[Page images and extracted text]
· · ·
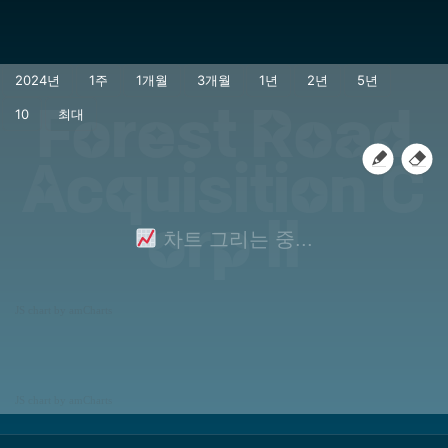
Forest Road
Acquisition C
orp II
차트 그리는 중...
JS chart by amCharts
JS chart by amCharts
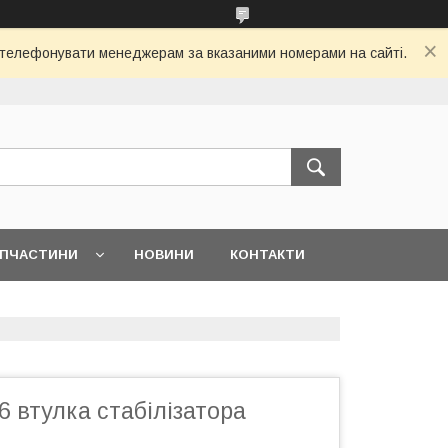
 зателефонувати менеджерам за вказаними номерами на сайті.
АПЧАСТИНИ
НОВИНИ
КОНТАКТИ
 втулка стабілізатора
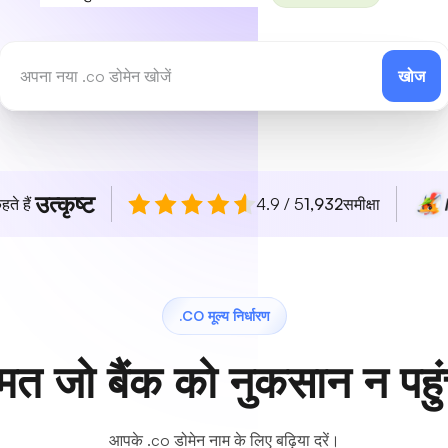
खोज
उत्कृष्ट
हते हैं
4.9 / 5
1,932
समीक्षा
.CO मूल्य निर्धारण
मत जो बैंक को नुकसान न पहुं
आपके .co डोमेन नाम के लिए बढ़िया दरें।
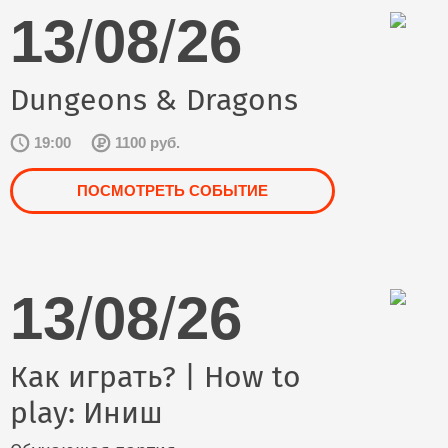
13
/
08
/
26
Dungeons & Dragons
19:00
1100 руб.
ПОСМОТРЕТЬ СОБЫТИЕ
13
/
08
/
26
Как играть? | How to
play: Иниш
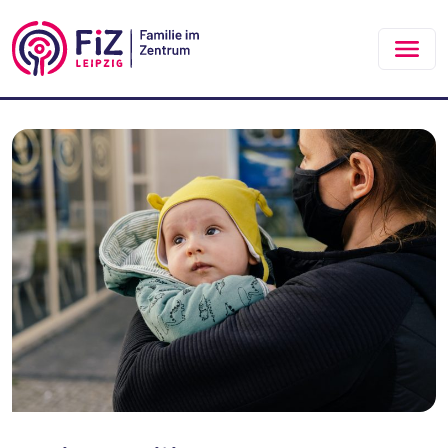
Zum Hauptinhalt springen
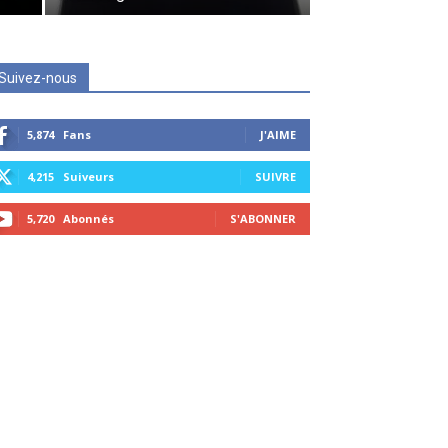
Suivez-nous
5,874
Fans
J'AIME
4,215
Suiveurs
SUIVRE
5,720
Abonnés
S'ABONNER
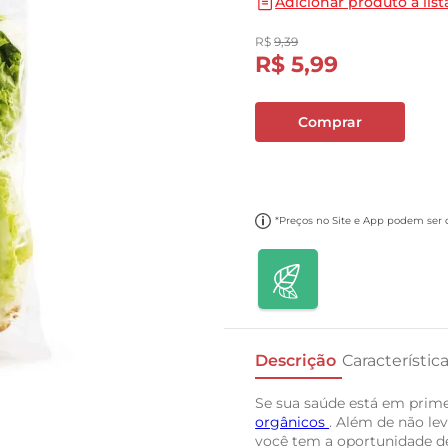
Adicionar produto a list
10
º
papel toalha
R$
9
,
39
R$
5
,
99
Comprar
*Preços no Site e App podem ser di
Descrição
Característic
Se sua saúde está em prime
orgânicos
. Além de não le
você tem a oportunidade 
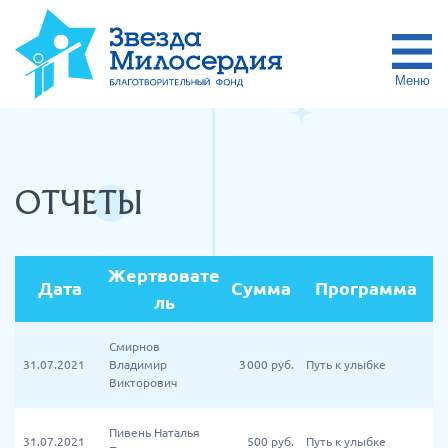
Меню
ОТЧЕТЫ
Жертвовате
Дата
Сумма
Программа
ль
Смирнов
31.07.2021
Владимир
3 000
руб.
Путь к улыбке
Викторович
Пивень Наталья
31.07.2021
500
руб.
Путь к улыбке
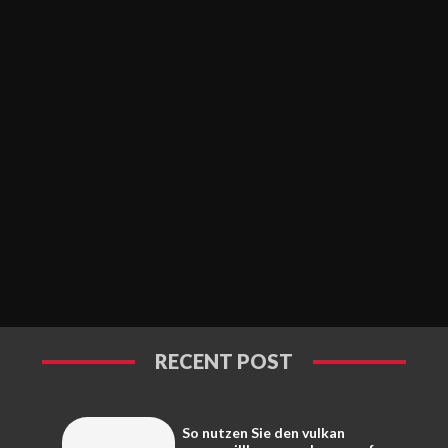
RECENT POST
So nutzen Sie den vulkan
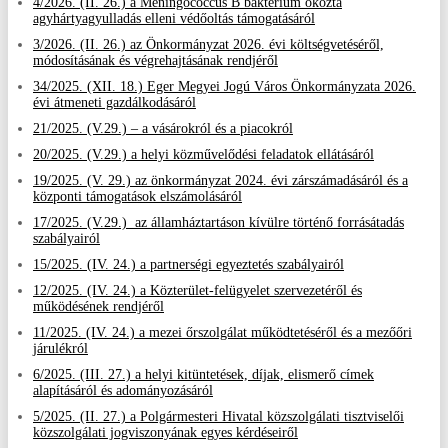
4/2026. (II. 26.) a Meningococcus B baktérium okozta
agyhártyagyulladás elleni védőoltás támogatásáról
3/2026. (II. 26.) az Önkormányzat 2026. évi költségvetéséről,
módosításának és végrehajtásának rendjéről
34/2025. (XII. 18.) Eger Megyei Jogú Város Önkormányzata 2026.
évi átmeneti gazdálkodásáról
21/2025. (V.29.) – a vásárokról és a piacokról
20/2025. (V.29.) a helyi közművelődési feladatok ellátásáról
19/2025. (V. 29.) az önkormányzat 2024. évi zárszámadásáról és a
központi támogatások elszámolásáról
17/2025. (V.29.) az államháztartáson kívülre történő forrásátadás
szabályairól
15/2025. (IV. 24.) a partnerségi egyeztetés szabályairól
12/2025. (IV. 24.) a Közterület-felügyelet szervezetéről és
működésének rendjéről
11/2025. (IV. 24.) a mezei őrszolgálat működtetéséről és a mezőőri
járulékról
6/2025. (III. 27.) a helyi kitüntetések, díjak, elismerő címek
alapításáról és adományozásáról
5/2025. (II. 27.) a Polgármesteri Hivatal közszolgálati tisztviselői
közszolgálati jogviszonyának egyes kérdéseiről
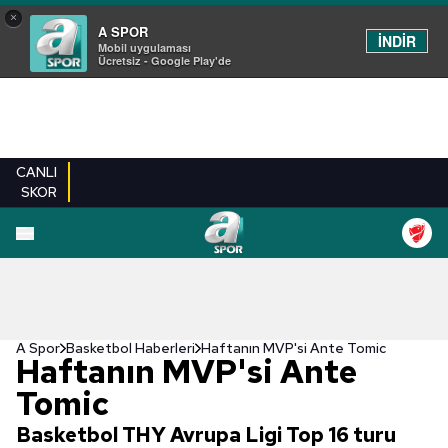
×
A SPOR
İNDİR
Mobil uygulaması
Ücretsiz - Google Play'de
CANLI
SKOR
A Spor
Basketbol Haberleri
Haftanın MVP'si Ante Tomic
Haftanın MVP'si Ante
Tomic
Basketbol THY Avrupa Ligi Top 16 turu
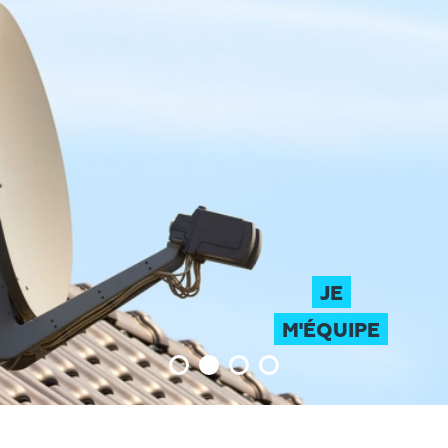
JE
M'ÉQUIPE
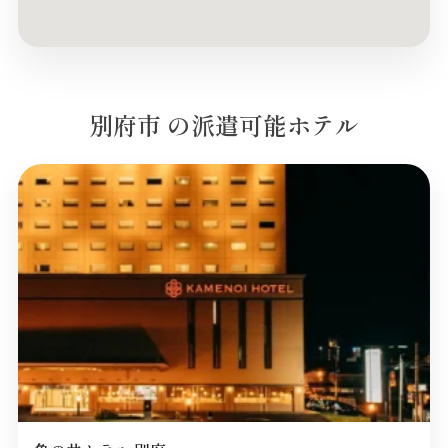
別府市 の派遣可能ホテル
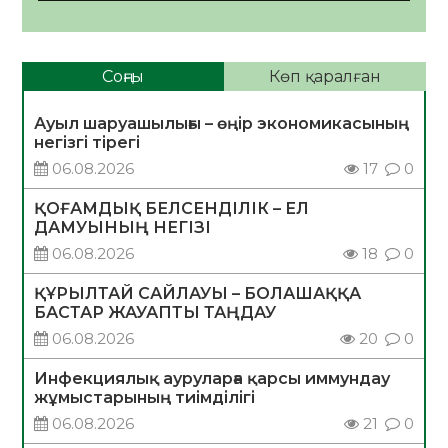
Соңғы
Көп қаралған
Ауыл шаруашылығы – өңір экономикасының
негізгі тірегі
06.08.2026
17
0
ҚОҒАМДЫҚ БЕЛСЕНДІЛІК – ЕЛ
ДАМУЫНЫҢ НЕГІЗІ
06.08.2026
18
0
ҚҰРЫЛТАЙ САЙЛАУЫ – БОЛАШАҚҚА
БАСТАР ЖАУАПТЫ ТАҢДАУ
06.08.2026
20
0
Инфекциялық ауруларға қарсы иммундау
жұмыстарының тиімділігі
06.08.2026
21
0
· · ·
- [Work task]:
A word-for-word copy of all the data, without pictures, is the expected output.

- [Result for this exercise]:
Forest Road
Acquisition C
orp II
차트 그리는 중...
JS chart by amCharts
JS chart by amCharts
 зателефонувати менеджерам за вказаними номерами на сайті.
АПЧАСТИНИ
НОВИНИ
КОНТАКТИ
 втулка стабілізатора
खोज
उत्कृष्ट
हते हैं
4.9 / 5
1,932
समीक्षा
.CO मूल्य निर्धारण
मत जो बैंक को नुकसान न पहुं
आपके .co डोमेन नाम के लिए बढ़िया दरें।
13
/
08
/
26
Dungeons & Dragons
19:00
1100 руб.
ПОСМОТРЕТЬ СОБЫТИЕ
13
/
08
/
26
Как играть? | How to
play: Иниш
Zum Hauptinhalt springen
Suivez-nous
5,874
Fans
J'AIME
4,215
Suiveurs
SUIVRE
5,720
Abonnés
S'ABONNER
Adicionar produto a list
10
º
papel toalha
R$
9
,
39
R$
5
,
99
Comprar
*Preços no Site e App podem ser di
Descrição
Característic
Se sua saúde está em prime
orgânicos
. Além de não le
você tem a oportunidade 
Меню
ОТЧЕТЫ
Жертвовате
Дата
Сумма
Программа
ль
Смирнов
31.07.2021
Владимир
3 000
руб.
Путь к улыбке
Викторович
Пивень Наталья
31.07.2021
500
руб.
Путь к улыбке
RECENT POST
So nutzen Sie den vulkan
4/2026. (II. 26.) a Meningococcus B baktérium okozta
agyhártyagyulladás elleni védőoltás támogatásáról
3/2026. (II. 26.) az Önkormányzat 2026. évi költségvetéséről,
módosításának és végrehajtásának rendjéről
34/2025. (XII. 18.) Eger Megyei Jogú Város Önkormányzata 2026.
évi átmeneti gazdálkodásáról
21/2025. (V.29.) – a vásárokról és a piacokról
20/2025. (V.29.) a helyi közművelődési feladatok ellátásáról
19/2025. (V. 29.) az önkormányzat 2024. évi zárszámadásáról és a
központi támogatások elszámolásáról
17/2025. (V.29.) az államháztartáson kívülre történő forrásátadás
szabályairól
15/2025. (IV. 24.) a partnerségi egyeztetés szabályairól
12/2025. (IV. 24.) a Közterület-felügyelet szervezetéről és
működésének rendjéről
11/2025. (IV. 24.) a mezei őrszolgálat működtetéséről és a mezőőri
járulékról
6/2025. (III. 27.) a helyi kitüntetések, díjak, elismerő címek
alapításáról és adományozásáról
5/2025. (II. 27.) a Polgármesteri Hivatal közszolgálati tisztviselői
közszolgálati jogviszonyának egyes kérdéseiről
×
A SPOR
İNDİR
Mobil uygulaması
Ücretsiz - Google Play'de
CANLI
SKOR
A Spor
Basketbol Haberleri
Haftanın MVP'si Ante Tomic
Haftanın MVP'si Ante
Tomic
Basketbol THY Avrupa Ligi Top 16 turu
JE
M'ÉQUIPE
別府市 の派遣可能ホテル
Соңғы
Көп қаралған
Ауыл шаруашылығы – өңір экономикасының
негізгі тірегі
06.08.2026
17
0
ҚОҒАМДЫҚ БЕЛСЕНДІЛІК – ЕЛ
ДАМУЫНЫҢ НЕГІЗІ
06.08.2026
18
0
ҚҰРЫЛТАЙ САЙЛАУЫ – БОЛАШАҚҚА
БАСТАР ЖАУАПТЫ ТАҢДАУ
06.08.2026
20
0
Инфекциялық ауруларға қарсы иммундау
жұмыстарының тиімділігі
06.08.2026
21
0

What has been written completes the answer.